Dodgers General Manager Ned Colletti laughed when asked about the reports this week detailing the kind of contract the team is thinking of offering or has offered Manny Ramirez.
The business of how hard the Dodgers should push to re-sign Ramirez isn't a laughing matter to Colletti and team owner Frank McCourt, who will probably be making the most important decision they've made as baseball executives.
But as for how the story is being covered? Well, that's entirely different.
"By the time we get through the weekend, there will be 15 more reports out there that I'll be laughing at," Colletti said.
In an article citing "people familiar with the club's thinking," SI.com reported Wednesday that the Dodgers wanted to offer Ramirez a deal that would come close to matching Alex Rodriguez's record annual average salary of $27.5 million but over a shorter period, perhaps only two years. The New York Post reported Friday that the Dodgers offered Ramirez a two-year, $60-million contract.
Ramirez's agent, Scott Boras, declined to comment on the reports.
Colletti said they were fiction, claiming that the Dodgers haven't had any internal conversations about the value or length of a deal they should offer the 36-year-old outfielder. Those conversations probably won't take place at the Dodgers' organizational meetings that start today, because few of the 101 people who will assemble at Dodger Stadium over the next three days will be involved in those discussions.
"We intend to meet with Scott some time in the near future and try to see what's on his mind," Colletti said.

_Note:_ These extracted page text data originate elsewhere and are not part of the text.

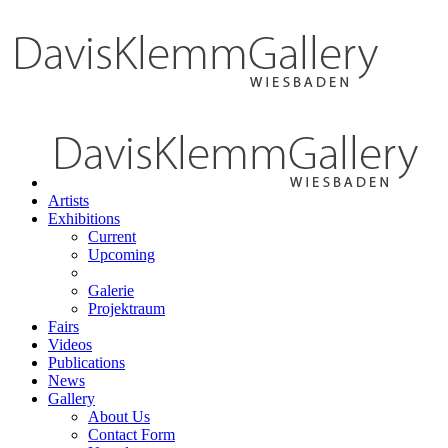
Artists
Exhibitions
Current
Upcoming
Galerie
Projektraum
Fairs
Videos
Publications
News
Gallery
About Us
Contact Form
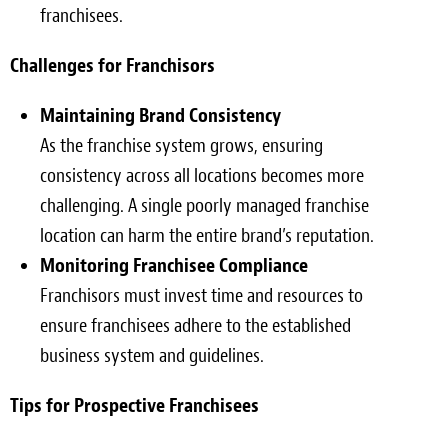
franchisees.
Challenges for Franchisors
Maintaining Brand Consistency
As the franchise system grows, ensuring
consistency across all locations becomes more
challenging. A single poorly managed franchise
location can harm the entire brand’s reputation.
Monitoring Franchisee Compliance
Franchisors must invest time and resources to
ensure franchisees adhere to the established
business system and guidelines.
Tips for Prospective Franchisees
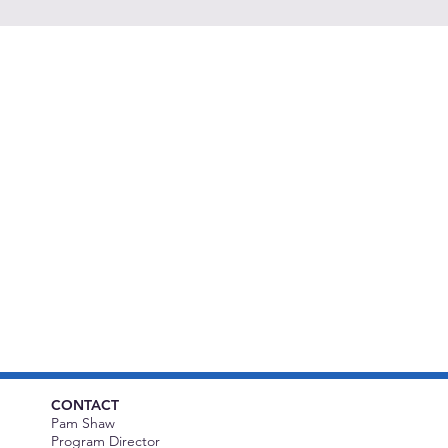
CONTACT
Pam Shaw
Program Director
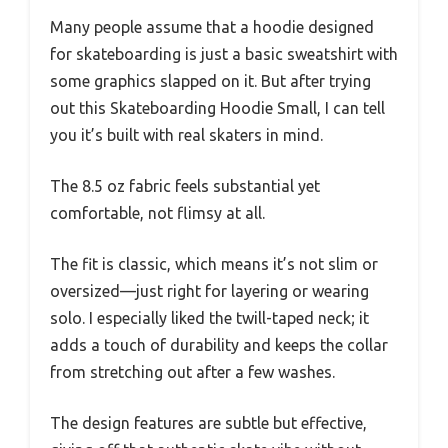
Many people assume that a hoodie designed
for skateboarding is just a basic sweatshirt with
some graphics slapped on it. But after trying
out this Skateboarding Hoodie Small, I can tell
you it’s built with real skaters in mind.
The 8.5 oz fabric feels substantial yet
comfortable, not flimsy at all.
The fit is classic, which means it’s not slim or
oversized—just right for layering or wearing
solo. I especially liked the twill-taped neck; it
adds a touch of durability and keeps the collar
from stretching out after a few washes.
The design features are subtle but effective,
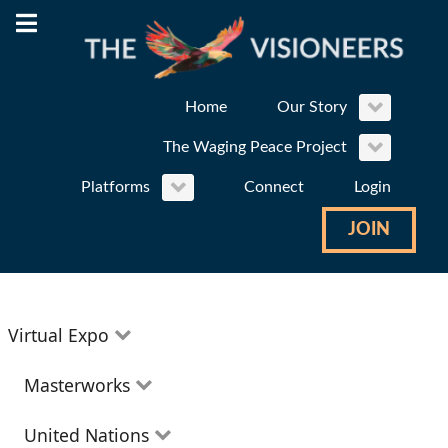
Home
Our Story
The Waging Peace Project
Platforms
Connect
Login
JOIN
Virtual Expo
Education
Masterworks
Environment
Theatre
United Nations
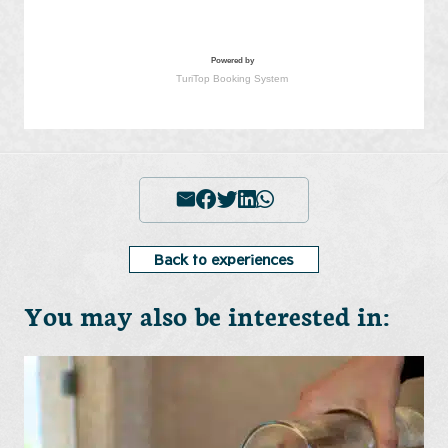
Back to experiences
You may also be interested in:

Though only the Dodgers can negotiate with Ramirez during a period that lasts until 15 days after the end of the World Series, Colletti wouldn't say whether he would use the window of exclusivity to reach out to Boras.
Colletti said he would ask Boras about another one of his clients, Derek Lowe. But Colletti didn't sound optimistic about retaining Lowe, saying people around the free-agent pitcher have told him that he wants to live on the East Coast.

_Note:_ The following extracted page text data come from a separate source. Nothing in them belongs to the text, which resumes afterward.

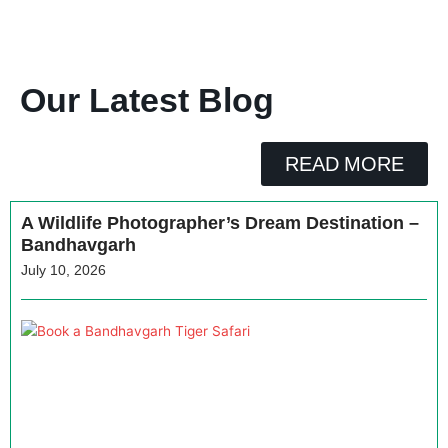
Our Latest Blog
READ MORE
A Wildlife Photographer’s Dream Destination –
Bandhavgarh
July 10, 2026
H
a
B
T
J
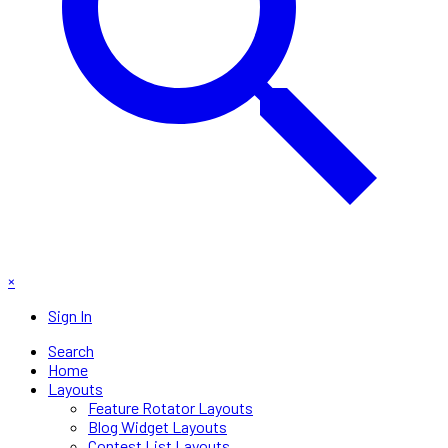
×
Sign In
Search
Home
Layouts
Feature Rotator Layouts
Blog Widget Layouts
Contest List Layouts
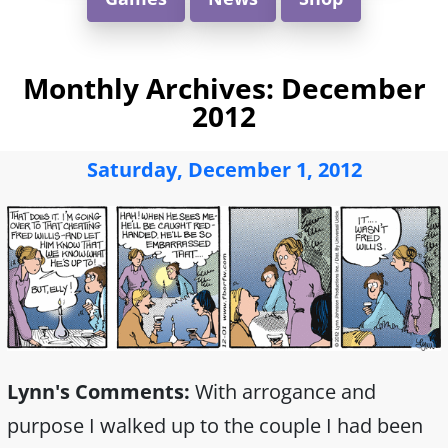
Monthly Archives:
December
2012
Saturday, December 1, 2012
Lynn's Comments:
With arrogance and
purpose I walked up to the couple I had been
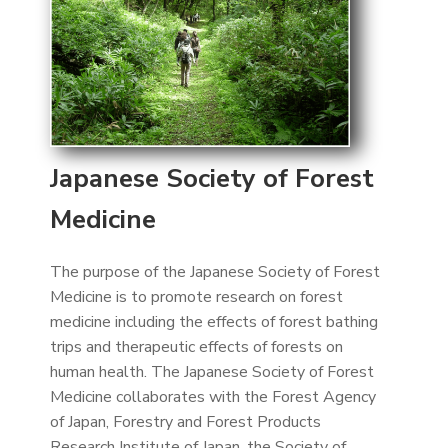
Japanese Society of Forest
Medicine
The purpose of the Japanese Society of Forest
Medicine is to promote research on forest
medicine including the effects of forest bathing
trips and therapeutic effects of forests on
human health. The Japanese Society of Forest
Medicine collaborates with the Forest Agency
of Japan, Forestry and Forest Products
Research Institute of Japan, the Society of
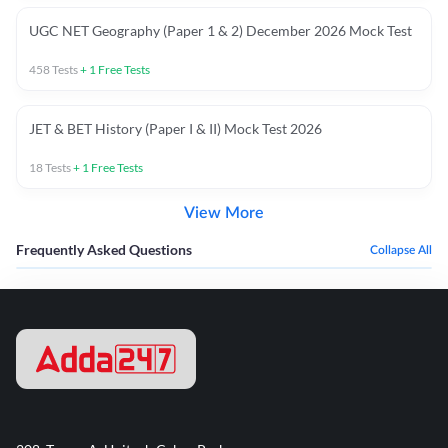
UGC NET Geography (Paper 1 & 2) December 2026 Mock Test
458
Tests
+
1
Free Tests
JET & BET History (Paper I & II) Mock Test 2026
18
Tests
+
1
Free Tests
View More
Frequently Asked Questions
Collapse All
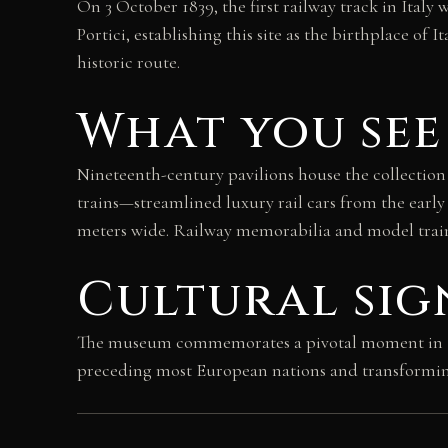
On 3 October 1839, the first railway track in Ital
Portici, establishing this site as the birthplace 
historic route.
What you see
Nineteenth-century pavilions house the collection 
trains—streamlined luxury rail cars from the early
meters wide. Railway memorabilia and model train
Cultural sig
The museum commemorates a pivotal moment in Itali
preceding most European nations and transforming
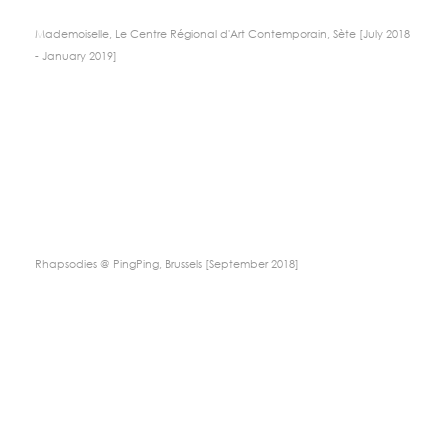
Mademoiselle, Le Centre Régional d'Art Contemporain, Sète [July 2018
- January 2019]
Rhapsodies @ PingPing, Brussels [September 2018]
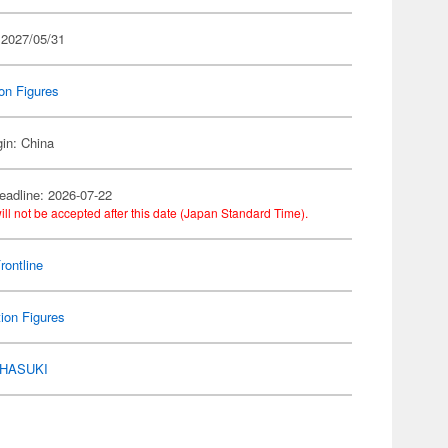
 2027/05/31
on Figures
gin: China
eadline: 2026-07-22
ill not be accepted after this date (Japan Standard Time).
Frontline
ion Figures
HASUKI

One person who said he didn't intend to change the place of his employment was third base coach Larry Bowa, who was being targeted by the New York Yankees, according to reports out of New York.
"I'm loyal to Joe," Bowa said, referring to Joe Torre, who made him one of his first two hires upon becoming the Dodgers' manager last winter.
Bowa denied reports that he had an escape clause in his contact.
The Dodgers announced Friday that their entire coaching staff, including Bowa, would be retained for next season. Also returning will be hitting coach Don Mattingly, first base coach Mariano Duncan, pitching coach Rick Honeycutt, bullpen coach Ken Howell, special hitting coach Manny Mota and hitting instructor Jeff Pentland.